刘凤阿婆枯瘦的手颤抖着从怀里掏出一个东西——那是一个巴掌大小、被雨水打湿的木雕神像!神像造型古朴诡异,眉眼低垂,宝相庄严,正是山神庙里那尊主神的模样!

神像四周底部还沾着未干泥土和香灰,仿佛是从泥土深处挖出来一般。

刘凤阿婆浑浊的眼睛动了动,她嘴唇哆嗦着,试图将那尊小小的神像从棺材与棺盖的缝隙里塞进,嘴里念念有词:“吴老哥……最后这个结束,你就什么都不差了……”

“干什么!”一声炸雷般的怒吼撕裂雨幕!从声音中即可听出秘书的怒火来。

随即吴开科从屋里缓缓踱步而出,神色异常平静,动作上也冷静克制。不过他这不怒自威的本事却让周遭的温度降至冰点。吴开科一把推开挡路的纸花圈,缓缓靠近刘凤阿婆,他居高临下的看着这佝偻老人,缓缓开口道:“刘姨,事不过三,这是我最后容你一次了。”

说罢,吴开科飞起一脚,刘凤阿婆手中的神像应声落地,在雨后湿滑的青石板上滚了几圈,最后停在了院子中,雨水很快就把上面的泥灰冲刷干净了。

刘凤阿婆怔怔的盯着吴开科,嘴巴颤抖的打开但却说不出一句话来,或许她再想下一觉是不是就要落到自己身上了。

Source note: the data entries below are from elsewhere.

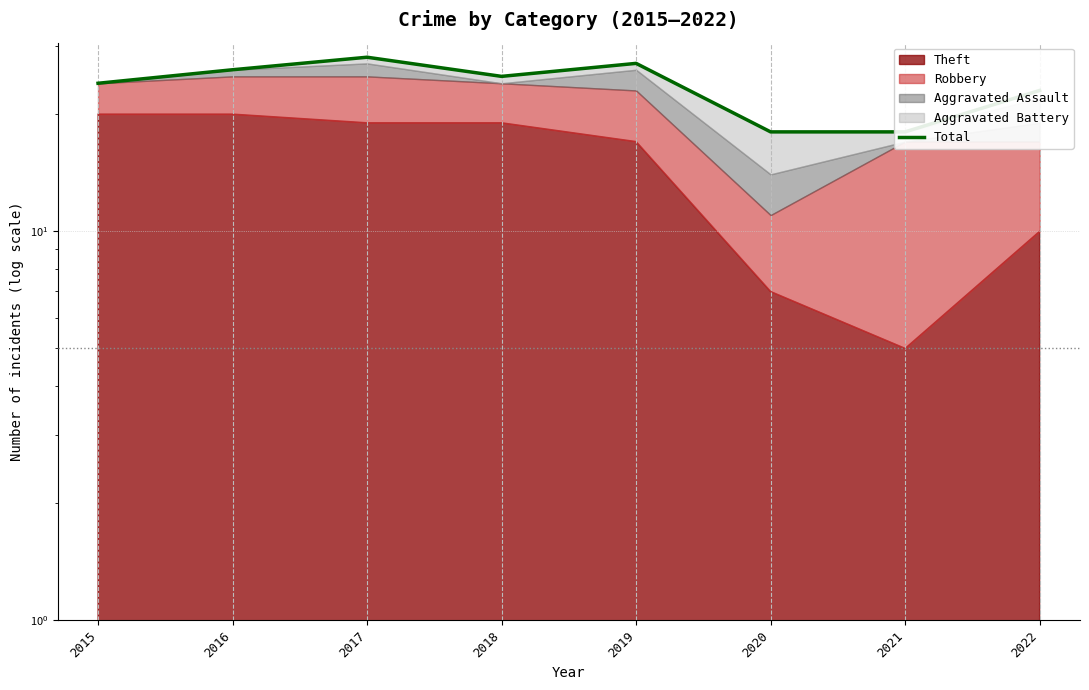

What is the sum of the values at 2017 and 2018?

53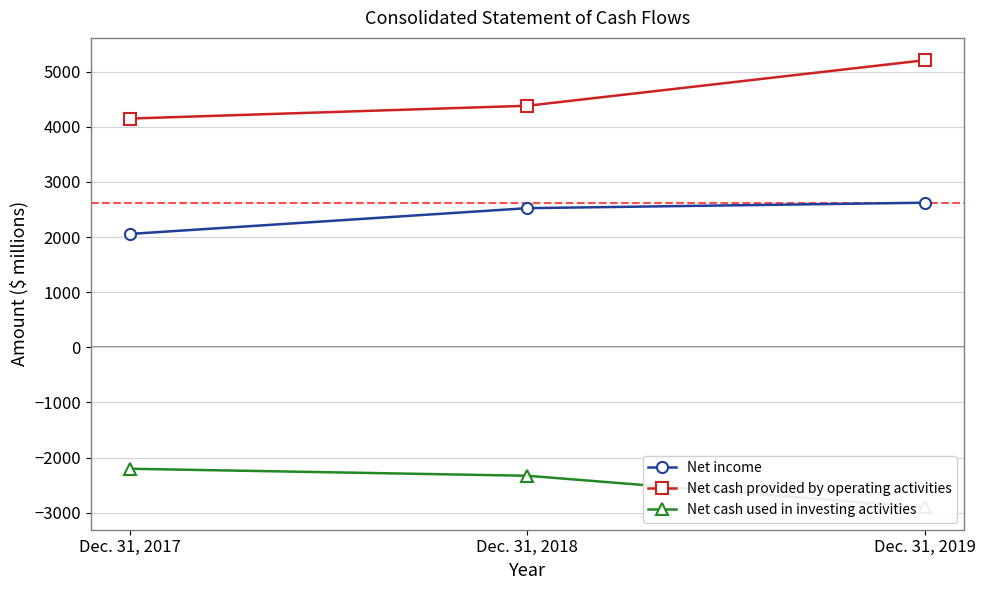

What is the total value across all series at Dec. 31, 2018?

4574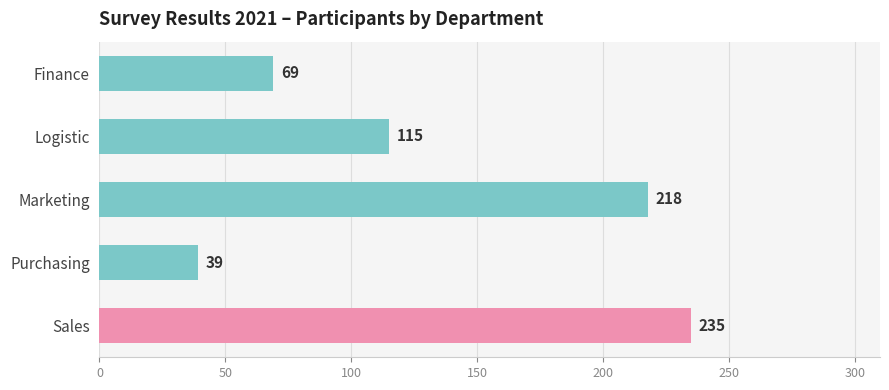

True or false: the data shows 218 at Marketing.

True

几个老人眼瞅神像滚落中央,蹒跚着想往院里走去,企图捡起他们心里的向往。

吴开科朝秘书使了使眼色,秘书随即一个箭步抢先,单腿往下一踩,皮鞋重重踩在神像上,随后四分五裂。

老人们惨叫一声,张辽大爷被气得站不稳路,险些摔倒在雨水中。

“这老头老太太图什么呢,就为了让老伙计下葬前最后挨一次他们的神?”阿东叔瘦了收腹,企图拯救一下被水溅湿的肚腩。

雨愈发大了,吴增把陈今往里带了带,避免被屋檐滑落的雨水弄湿,“好好看热闹就完了,别说话。”

“散了吧。”吴开科淡淡得环视周围一圈,留下这句话便转头回屋了,“今天之后,我们也不会再见了。”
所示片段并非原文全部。